In every instance, Atkinson noted, sensing and monitoring is essential. “This is where the Internet of Things comes into its own.” He continued, “Just to be clear about what we mean when we say Internet of Things, we mean sensing and controlling at the edge and wirelessly connecting devices that feed data into Cloud applications running on distributed data centers.” To make the IoT function with the greatest effectiveness and efficiency, Atkinson stated that we will need to deploy billions of sensors. Such devices will have to be cheap, easy to connect to the Internet, and easily deployed and managed. Unfortunately, Atkinson noted, “many problems must be solved before IoT can be as it is envisioned (transparent/ambient, and impactful).” He explained:

“Today IoT is an internet of silos. It cannot enable the scale and interoperability needed for IoT to flourish. We need to put the ‘I’ in IOT, this needs to be an eco-system effort. Internet-style connectivity from sensors to servers must be achieved with automatic reliable interoperable connections end-to-end.
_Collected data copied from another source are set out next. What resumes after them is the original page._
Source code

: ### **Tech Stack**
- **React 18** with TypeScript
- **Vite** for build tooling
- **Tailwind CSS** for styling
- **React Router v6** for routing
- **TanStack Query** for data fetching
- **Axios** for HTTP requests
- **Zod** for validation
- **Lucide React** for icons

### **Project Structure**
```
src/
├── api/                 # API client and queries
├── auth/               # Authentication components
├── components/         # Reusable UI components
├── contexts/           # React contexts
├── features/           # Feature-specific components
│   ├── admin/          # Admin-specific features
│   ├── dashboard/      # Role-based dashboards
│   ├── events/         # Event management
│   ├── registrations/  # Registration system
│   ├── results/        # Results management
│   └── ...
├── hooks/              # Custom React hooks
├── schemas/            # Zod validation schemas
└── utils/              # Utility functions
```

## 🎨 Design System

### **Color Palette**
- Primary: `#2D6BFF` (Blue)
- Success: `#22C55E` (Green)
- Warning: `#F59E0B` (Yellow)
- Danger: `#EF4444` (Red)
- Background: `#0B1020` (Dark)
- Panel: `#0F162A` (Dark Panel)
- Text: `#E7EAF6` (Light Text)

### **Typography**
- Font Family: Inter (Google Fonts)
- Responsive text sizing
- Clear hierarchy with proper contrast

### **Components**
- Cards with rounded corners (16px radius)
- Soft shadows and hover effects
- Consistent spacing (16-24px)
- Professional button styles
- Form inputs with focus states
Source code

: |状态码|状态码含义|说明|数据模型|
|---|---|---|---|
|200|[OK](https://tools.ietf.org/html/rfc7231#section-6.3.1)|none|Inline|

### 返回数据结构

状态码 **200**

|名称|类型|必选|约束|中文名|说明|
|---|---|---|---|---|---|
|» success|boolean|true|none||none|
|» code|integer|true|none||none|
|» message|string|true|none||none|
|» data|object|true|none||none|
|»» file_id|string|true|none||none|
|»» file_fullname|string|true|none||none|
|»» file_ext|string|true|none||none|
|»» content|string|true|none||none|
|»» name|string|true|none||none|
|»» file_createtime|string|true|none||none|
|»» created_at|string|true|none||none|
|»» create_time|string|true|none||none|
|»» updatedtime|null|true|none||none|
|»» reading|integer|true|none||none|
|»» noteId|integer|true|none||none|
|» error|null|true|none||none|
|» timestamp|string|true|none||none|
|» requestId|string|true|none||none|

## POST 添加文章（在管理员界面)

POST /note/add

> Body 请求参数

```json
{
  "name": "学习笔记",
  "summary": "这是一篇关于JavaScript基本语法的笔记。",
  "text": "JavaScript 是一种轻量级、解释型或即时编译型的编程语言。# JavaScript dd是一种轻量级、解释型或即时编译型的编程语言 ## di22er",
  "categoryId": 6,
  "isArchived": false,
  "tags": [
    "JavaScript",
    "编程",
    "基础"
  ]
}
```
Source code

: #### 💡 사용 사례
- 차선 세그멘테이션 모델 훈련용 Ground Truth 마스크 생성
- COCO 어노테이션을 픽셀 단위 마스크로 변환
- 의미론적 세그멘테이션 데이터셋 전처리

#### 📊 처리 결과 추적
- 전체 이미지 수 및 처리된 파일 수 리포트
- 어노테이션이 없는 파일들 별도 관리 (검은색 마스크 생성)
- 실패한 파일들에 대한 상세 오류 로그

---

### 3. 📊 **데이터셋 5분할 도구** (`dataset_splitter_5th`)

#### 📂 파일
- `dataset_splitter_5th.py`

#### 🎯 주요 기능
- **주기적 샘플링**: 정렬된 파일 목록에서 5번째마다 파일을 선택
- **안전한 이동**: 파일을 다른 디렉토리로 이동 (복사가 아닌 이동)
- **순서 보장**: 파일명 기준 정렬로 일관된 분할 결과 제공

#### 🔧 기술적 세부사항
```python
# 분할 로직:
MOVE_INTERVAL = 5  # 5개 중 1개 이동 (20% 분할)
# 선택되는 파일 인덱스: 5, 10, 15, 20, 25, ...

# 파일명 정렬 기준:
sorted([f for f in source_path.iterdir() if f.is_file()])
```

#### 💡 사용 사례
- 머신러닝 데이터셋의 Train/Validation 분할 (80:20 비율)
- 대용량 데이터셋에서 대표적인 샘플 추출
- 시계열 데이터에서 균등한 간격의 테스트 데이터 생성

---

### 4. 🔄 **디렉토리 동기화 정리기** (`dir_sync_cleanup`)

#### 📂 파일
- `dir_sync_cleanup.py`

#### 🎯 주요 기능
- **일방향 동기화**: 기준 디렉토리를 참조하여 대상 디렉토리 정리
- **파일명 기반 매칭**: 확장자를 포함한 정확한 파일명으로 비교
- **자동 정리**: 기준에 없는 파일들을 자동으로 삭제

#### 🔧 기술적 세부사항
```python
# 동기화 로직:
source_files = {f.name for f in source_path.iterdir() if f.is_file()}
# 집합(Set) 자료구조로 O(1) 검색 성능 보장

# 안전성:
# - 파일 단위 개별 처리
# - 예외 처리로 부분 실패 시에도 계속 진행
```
We need to encourage faster proliferation of standards (radios and software) that enable IoT applications to flourish and sensors to be easily connected and addressable.”

The bottom line is that we need to manage all of our resources better. The urbanization trend will help, but we also need to embrace technologies that help us manage resources, especially in urban environments. I agree with Atkinson that the IoT and Big Data analytics will play a significant role in helping us address global challenges in decades ahead.